Para
especialistas, baixa leitura agrava riscos de desinformação
As eleições
presidenciais de 2018 inauguraram uma nova maneira de se fazer campanha no
Brasil, conforme os especialistas ouvidos pela Agência Brasil. O horário
eleitoral gratuito no rádio e na televisão perdeu a atenção quase exclusiva dos
eleitores, que também não seguem mais seus candidatos em carreatas ou passeios
públicos - mas em espaços virtuais fidelizados como os perfis dos políticos nas
redes sociais.
“É quase uma
não campanha”, considera o cientista político Malco Camargos, professor da PUC
Minas. “O elemento novo são as redes sociais”, assinala a diretora-executiva do
Ibope, Marcia Cavallari. “É um fenômeno novo, ainda em teste”, opina Beatriz
Martins, autora do livro Autoria em
Rede: os novos processos autorais através das redes eletrônicas.
Com essas
mudanças, o debate público ficou esvaziado. Em vez da discussão de
propostas sobre geração de emprego, atendimento à saúde, qualidade do ensino,
transporte ou segurança pública, eleitores usam seu tempo compartilhando memes
com supostos atributos do seu candidato ou com defeitos do oponente.
“As
mensagens correm em grupos fechados, dentro das bolhas. Esse ambiente não se
caracteriza como espaço público. Não há oportunidade de contraditório”,
descreve Beatriz Martins. Nem sempre os conteúdos repassados são comprovados.
Familiares,
amigos e colegas de trabalho se tornaram cabos eleitorais engajados,
compartilhando inúmeras mensagens por dia, por vezes falsas, como atesta avaliação de 347 grupos de WhatsApp
feita pelos professores Pablo Ortellado (USP), Fabrício Benvenuto (UFMG) e a
Agência Lupa de checagem de fatos. O estudo mostra que entre as imagens mais
compartilhadas apenas 8% podem ser classificadas como verdadeiras.
Violência simbólica
Para Fábio
Gouveia, coordenador do Laboratório de Estudos sobre Imagem e Cibercultura da
UFES, “consolidou-se uma tendência que já estava em curso antes da eleição:
violência simbólica, desconstrução de imagem e desinformação”.
O
especialista avalia que a maneira como são usadas as novas mídias afeta a
credibilidade dos meios tradicionais. “Há uma cruzada que põe em xeque a
legitimidade da imprensa”. Segundo ele, é preocupante o comportamento social
disseminado entre eleitores de dizer que “a mídia mente” quando confrontados
com notícia apurada contra o seu candidato.
Gouveia
alerta que a desqualificação constante do trabalho da imprensa e a dificuldade
de perceber quando a notícia é falsa ou verdadeira são prejudiciais à
democracia. “Independentemente de quem vença em 28 de outubro, esse
estrago está feito”, registra.
Esvaziamento dos jornais e importância da TV
“É preciso
ensinar as pessoas a lidarem com tanta informação. Saber o que é confiável e o
que não é”, pondera Beatriz Martins. Ela, que é jornalista, aponta o
“esvaziamento dos jornais” que “perderam peso” com a demissão de jornalistas e
diminuição de redações.
Para o
filósofo Nélio Silva, mestrando na UFScar, o baixo índice de leitura dos
brasileiros é um problema que agrava a circulação de notícias falsas. Por causa
disso, segundo ele, a televisão ainda é importante e debates entre os
candidatos à Presidência poderiam fazer os eleitores conhecerem melhor as
propostas de Jair Bolsonaro (PSL) e de Fernando Haddad (PT).
Para Marcia
Cavallari, do Ibope, a televisão teve papel fundamental na campanha.
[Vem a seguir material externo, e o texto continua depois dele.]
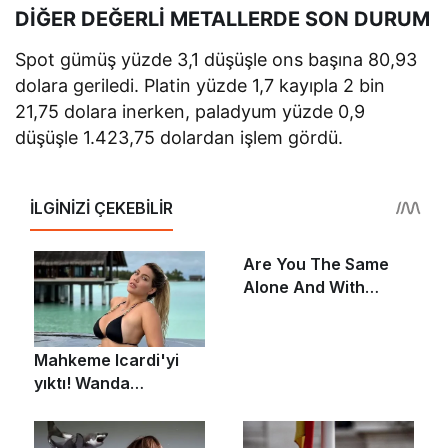
DİĞER DEĞERLİ METALLERDE SON DURUM
Spot gümüş yüzde 3,1 düşüşle ons başına 80,93
dolara geriledi. Platin yüzde 1,7 kayıpla 2 bin
21,75 dolara inerken, paladyum yüzde 0,9
düşüşle 1.423,75 dolardan işlem gördü.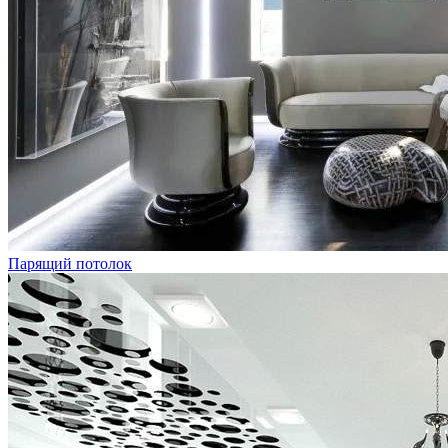
Парящий потолок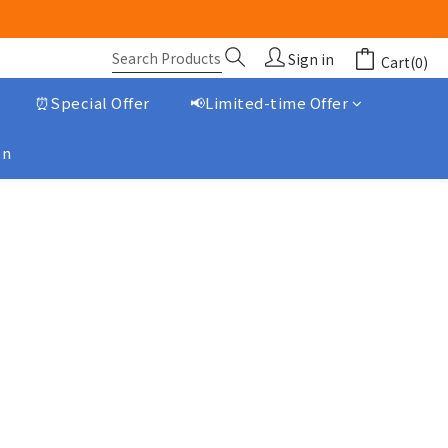
Sign in
Cart(0)
⏰Special Offer
📢Limited-time Offer
on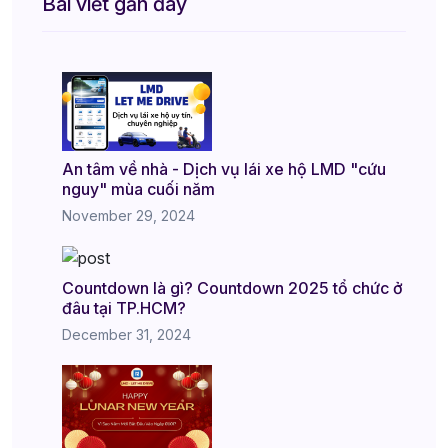
Bài viết gần đây
An tâm về nhà - Dịch vụ lái xe hộ LMD "cứu
nguy" mùa cuối năm
November 29, 2024
Countdown là gì? Countdown 2025 tổ chức ở
đâu tại TP.HCM?
December 31, 2024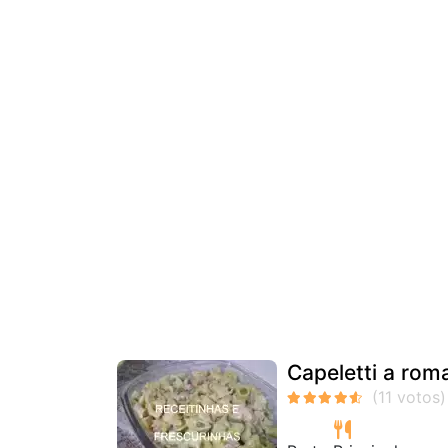
Capeletti a ro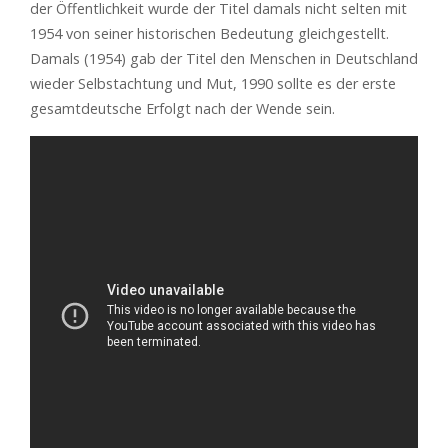
der Öffentlichkeit wurde der Titel damals nicht selten mit
1954 von seiner historischen Bedeutung gleichgestellt.
Damals (1954) gab der Titel den Menschen in Deutschland
wieder Selbstachtung und Mut, 1990 sollte es der erste
gesamtdeutsche Erfolgt nach der Wende sein.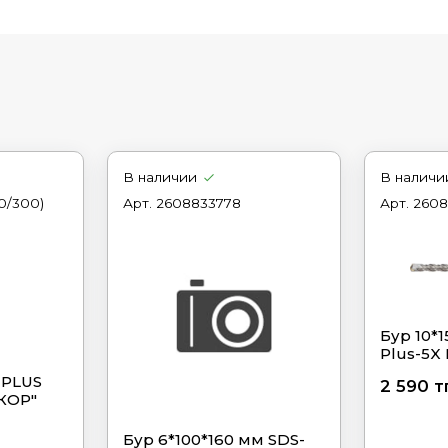
В наличии
В наличи
50/300)
Арт.
2608833778
Арт.
2608
Бур 10*1
Plus-5X
 PLUS
2 590 т
КОР"
Бур 6*100*160 мм SDS-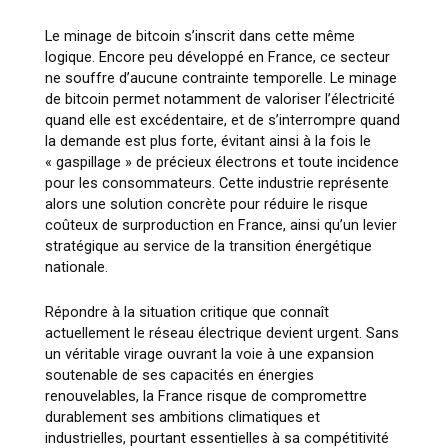
Le minage de bitcoin s’inscrit dans cette même
logique. Encore peu développé en France, ce secteur
ne souffre d’aucune contrainte temporelle. Le minage
de bitcoin permet notamment de valoriser l’électricité
quand elle est excédentaire, et de s’interrompre quand
la demande est plus forte, évitant ainsi à la fois le
«
gaspillage
» de précieux électrons et toute incidence
pour les consommateurs. Cette industrie représente
alors une solution concrète pour réduire le risque
coûteux de surproduction en France, ainsi qu’un levier
stratégique au service de la transition énergétique
nationale.
Répondre à la situation critique que connaît
actuellement le réseau électrique devient urgent. Sans
un véritable virage ouvrant la voie à une expansion
soutenable de ses capacités en énergies
renouvelables, la France risque de compromettre
durablement ses ambitions climatiques et
industrielles, pourtant essentielles à sa compétitivité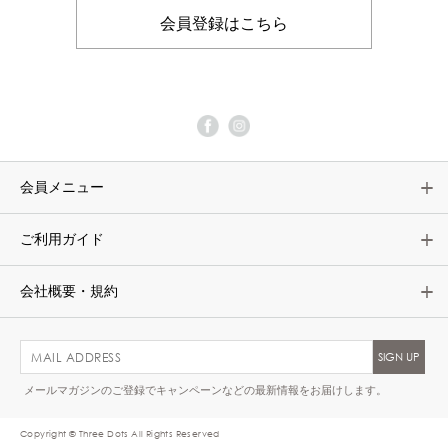
会員登録はこちら
会員メニュー
ご利用ガイド
会社概要・規約
メールマガジンのご登録でキャンペーンなどの最新情報をお届けします。
Copyright © Three Dots All Rights Reserved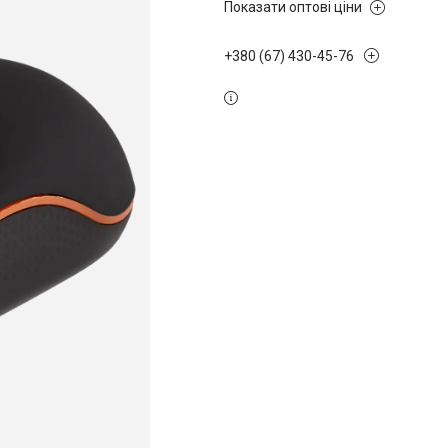
Показати оптові ціни
+380 (67) 430-45-76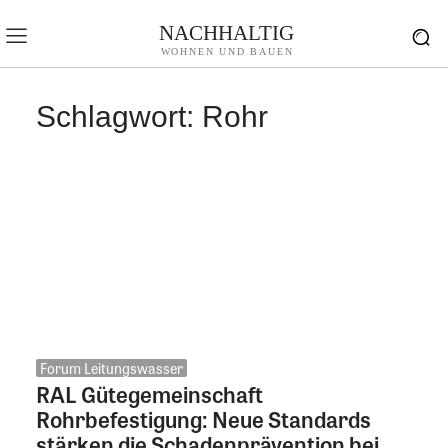
NACHHALTIG
WOHNEN UND BAUEN
Schlagwort:
Rohr
Forum Leitungswasser
RAL Gütegemeinschaft
Rohrbefestigung: Neue Standards
stärken die Schadenprävention bei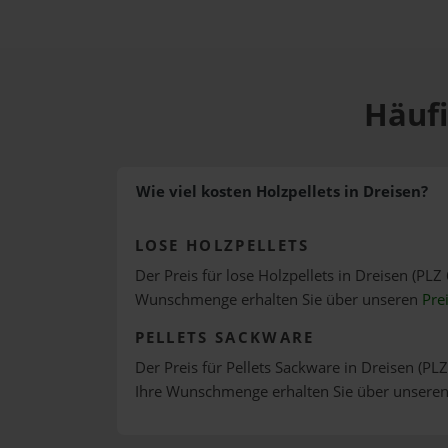
Häufi
Wie viel kosten Holzpellets in Dreisen?
LOSE HOLZPELLETS
Der Preis für lose Holzpellets in Dreisen (PLZ 
Wunschmenge erhalten Sie über unseren
Pre
PELLETS SACKWARE
Der Preis für Pellets Sackware in Dreisen (PLZ
Ihre Wunschmenge erhalten Sie über unsere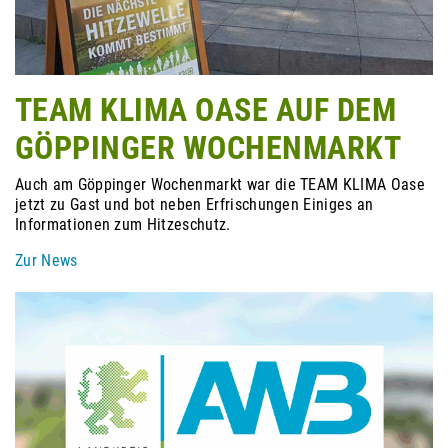
TEAM KLIMA OASE AUF DEM
GÖPPINGER WOCHENMARKT
Auch am Göppinger Wochenmarkt war die TEAM KLIMA Oase
jetzt zu Gast und bot neben Erfrischungen Einiges an
Informationen zum Hitzeschutz.
Zur News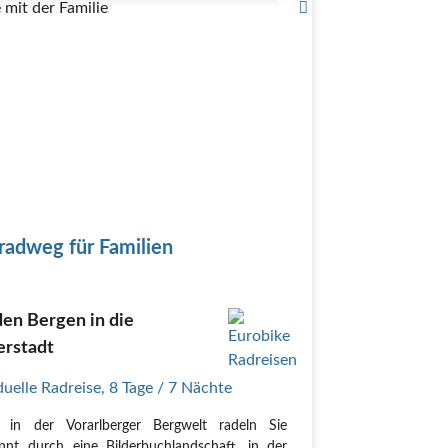
mit der Familie
radweg für Familien
en Bergen in die
erstadt
duelle Radreise
,
8 Tage
/ 7 Nächte
n in der Vorarlberger Bergwelt radeln Sie
nnt durch eine Bilderbuchlandschaft, in der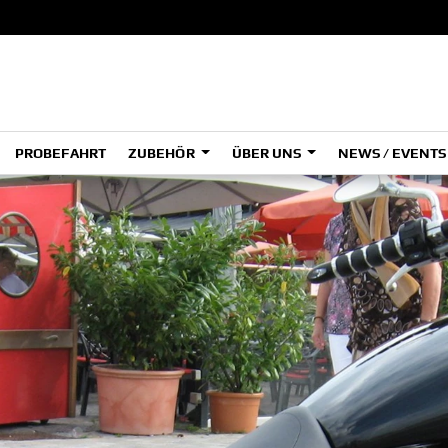
PROBEFAHRT
ZUBEHÖR
ÜBER UNS
NEWS / EVENT
ADVENTURE
A
A
HYPER NAKED
SPORT HERITAGE
Tenere
Tener
700
700
(Low
SPORT TOURING
SUPERSPORT
A2
A
Tenere
Tener
700
700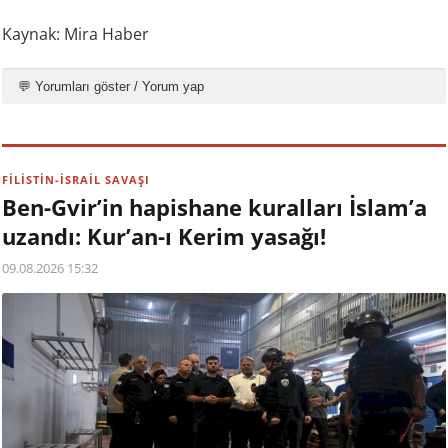
Kaynak: Mira Haber
💬 Yorumları göster / Yorum yap
FİLİSTİN-İSRAİL SAVAŞI
Ben-Gvir’in hapishane kuralları İslam’a
uzandı: Kur’an-ı Kerim yasağı!
09.08.2026 15:32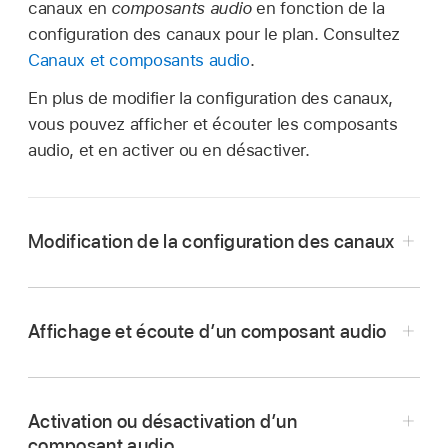
canaux en
composants audio
en fonction de la
configuration des canaux pour le plan. Consultez
Canaux et composants audio
.
En plus de modifier la configuration des canaux,
vous pouvez afficher et écouter les composants
audio, et en activer ou en désactiver.
Modification de la configuration des canaux
Affichage et écoute d’un composant audio
Dans Final Cut Pro,
sélectionnez
le plan dans la
timeline
.
Activation ou désactivation d’un
Mono :
un seul canal. Dans une configuration
Dans la section Configuration audio de
composant audio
Ela lembra que muitas imagens compartilhadas por WhatsApp, Facebook, Twitter ou
Instagram foram replicadas de entrevistas e debates ocorridos nas emissoras de
TV. “Uma coisa alimenta a outra”, avalia. O cientista político Malco Camargos
concorda e lembra que a TV foi central na cobertura do atentado a faca sofrido
por Bolsonaro em Juiz de Fora, no mês de agosto.